Trajetória em que, de Alfredo Andersen a Kambé, cada momento pode ser idealmente identificado ao longo dos anos com um nome representativo. O acaso, que faz bem as coisas, tornou cronologicamente contíguos neste volume os capítulos respectivos, espécie de justiça poética a que não devemos permanecer insensíveis. Na história local das artes plásticas, Andersen foi o herói civilizador, emblemático também do "Brasil diferente" em sua formação social, política e econômica: poucos, mas importantes para o desenvolvimento da história da arte do Paraná foram os estrangeiros que, por razões várias, aqui chegaram no decorrer do século 19, prestando, com seu exemplo e atividade profissional, uma sensível ajuda à formação do nosso substrato cultural". Nascido na Noruega, veio para o Brasil, acabando por se radicar na capital paranaense, "uma pequena e provinciana cidade de clima ameno nos seus 900 metros de altitude, onde, com exemplar dedicação, trabalhou por mais de trinta anos à frente de cavaletes no atelier, nas salas de aula ou em contado direto com a natureza e a ambientação urbana de Curitiba e arredores.
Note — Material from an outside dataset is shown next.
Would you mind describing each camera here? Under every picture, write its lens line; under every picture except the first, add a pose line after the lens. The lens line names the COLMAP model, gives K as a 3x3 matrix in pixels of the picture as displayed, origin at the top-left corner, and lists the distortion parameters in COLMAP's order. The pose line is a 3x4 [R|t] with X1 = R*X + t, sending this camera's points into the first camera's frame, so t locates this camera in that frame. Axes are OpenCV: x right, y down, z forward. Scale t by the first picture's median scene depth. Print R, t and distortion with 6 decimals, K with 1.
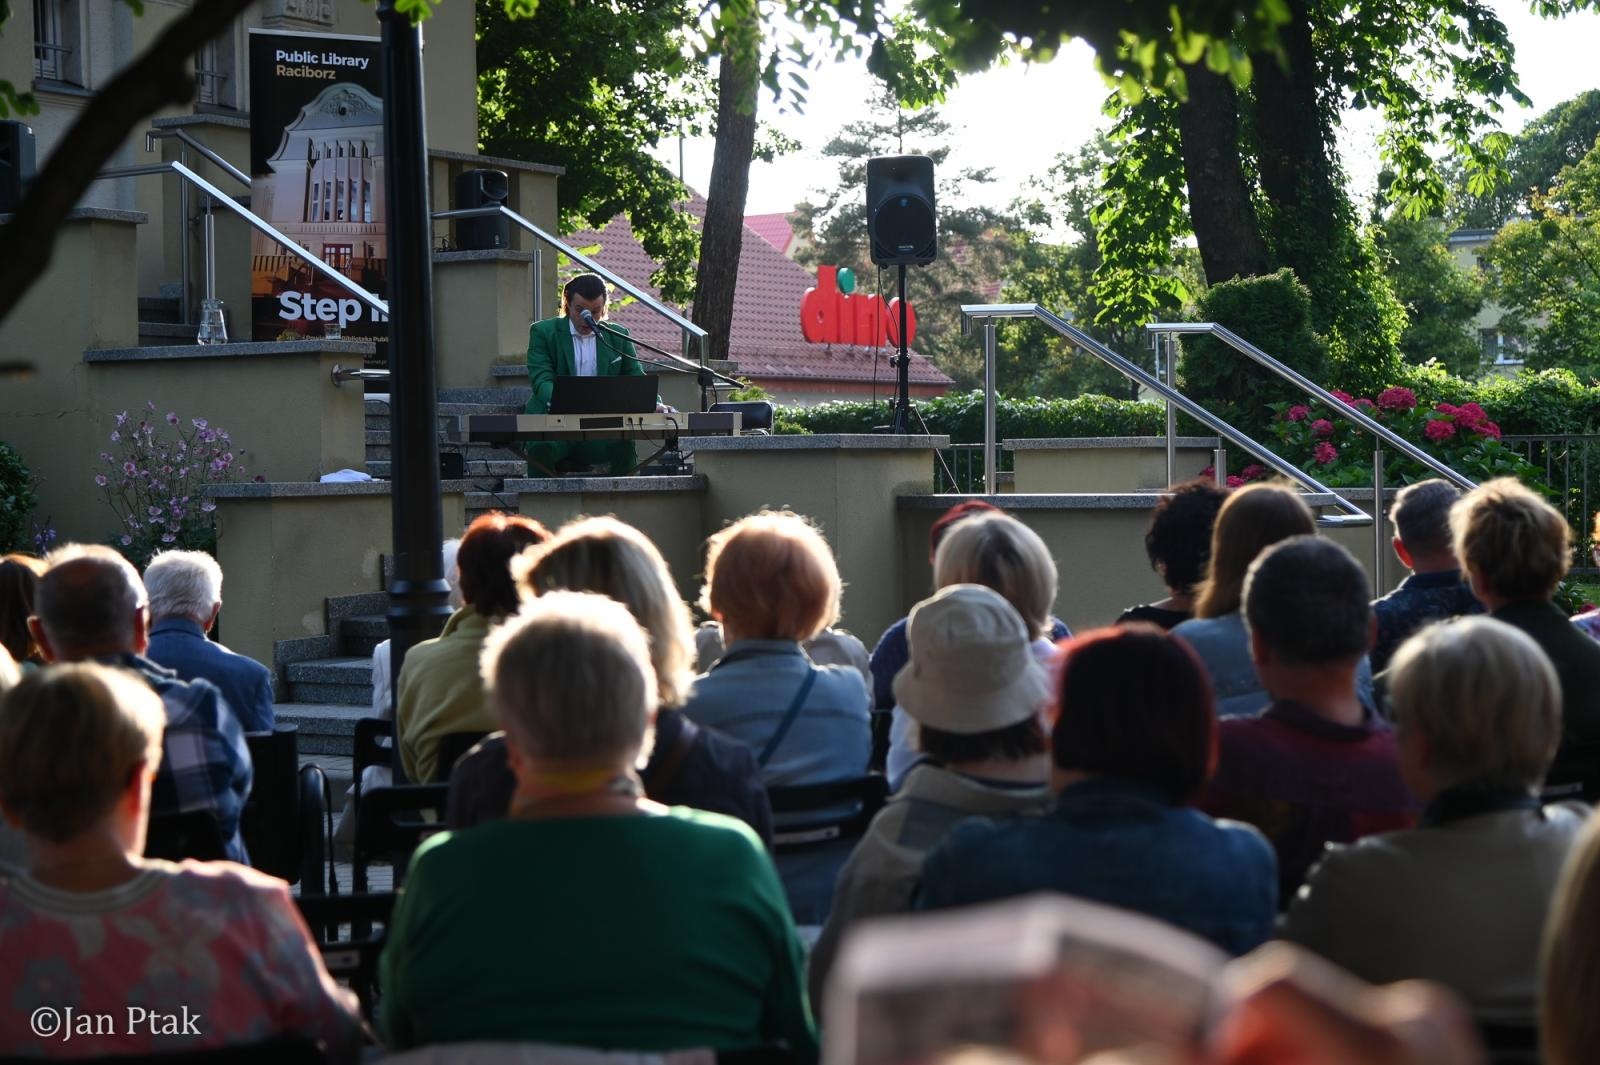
lens RADIAL K [[2744.0, 0, 800.0], [0, 2744.0, 532.5], [0, 0, 1]] dist [-0.012843, 0.070907]
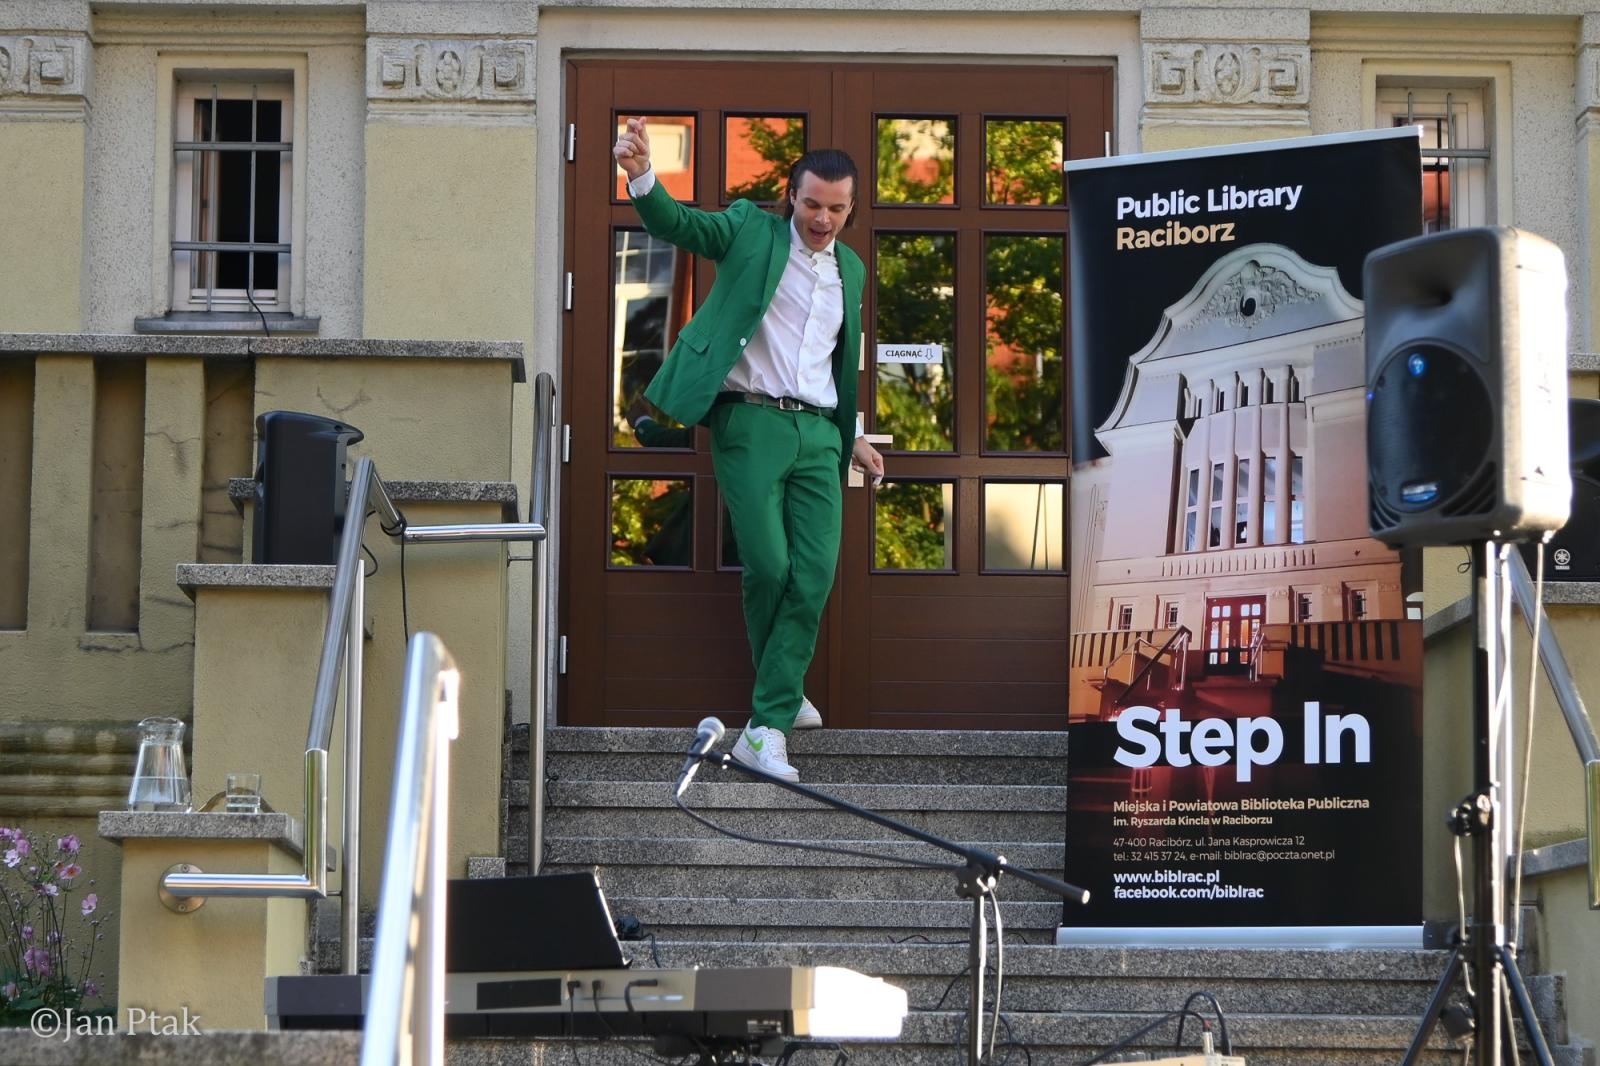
lens RADIAL K [[4361.9, 0, 811.1], [0, 4361.9, 538.4], [0, 0, 1]] dist [-0.042961, 0.344757]
pose [[0.553156, -0.084863, -0.828744, 0.391674], [-0.034152, 0.991652, -0.124339, -0.022818], [0.832377, 0.097082, 0.545640, 0.548576]]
Dificilmente teríamos condições, hoje, de avaliar quais teriam sido os desdobramentos da história da arte paranaense sem a estimulante presença, aqui, desse talentoso norueguês, pintor viajante que, um dia, arribou nas exóticas terras brasileiras... formador de uma geração de bons pintores, muitos dos quais puderam continuar a missão educativa do mestre".

As duas primeiras décadas do século "podem ser consideradas um verdadeiro divisor de águas, graças ao trabalho orientador de Alfredo Andersen e de seus melhores discípulos [...]", entre eles Theodoro de Bona, cuja obra iria marcar o que podemos ter como o período seguinte: "Colocando-se ao lado e no mesmo nível dos veteranos companheiros, De Bona teve sobre eles a vantagem de deixar uma obra substancialmente mais ampla e diversificada. Isso em razão não apenas de ter trabalho até uma idade mais avançada mas também, e notadamente, pelo enriquecedor convívio com os pintores de Veneza e do Rio de Janeiro, quando de sua prolongada estada nessas cidades".

Daí para a frente, de ano para ano, de safra para safra, sucedem-se os nomes marcantes, da mesma ou de diferentes famílias artísticas, todas transmitindo umas às outras o legado comum, quase como no primeiro capítulo do Gênesis: Anderson gerou De Bona, que gerou Viaro, que gerou Poty, já na época modernista que, academizada e aliás mal recebida, chegou ao Paraná com 20 anos de atraso, tudo simbolizado, se quisermos, na revista Joaquim, criada nos anos de 1940 e na qual, no que se refere à arte, Poty foi o nome emblemático.

Nos finais da década seguinte, em "decorrência do movimento de renovação cultural ocorrido em Curitiba" (Cocaco!), o meio "sentiu a necessidade de ver revitalizado o tradicional Salão Paranaense de Belas Artes [...]", entidade que se distingue, como em qualquer parte do mundo, tanto pelos admitidos quanto pelos recusados. Em outras palavras, o imperativo de organização coletiva, a ânsia de reconhecimento por parte de uma sociedade ao mesmo tempo interessada na "arte" como símbolo de status e investimento econômico, integrou as atividades artísticas no mundo contemporâneo, o mundo em que vivemos.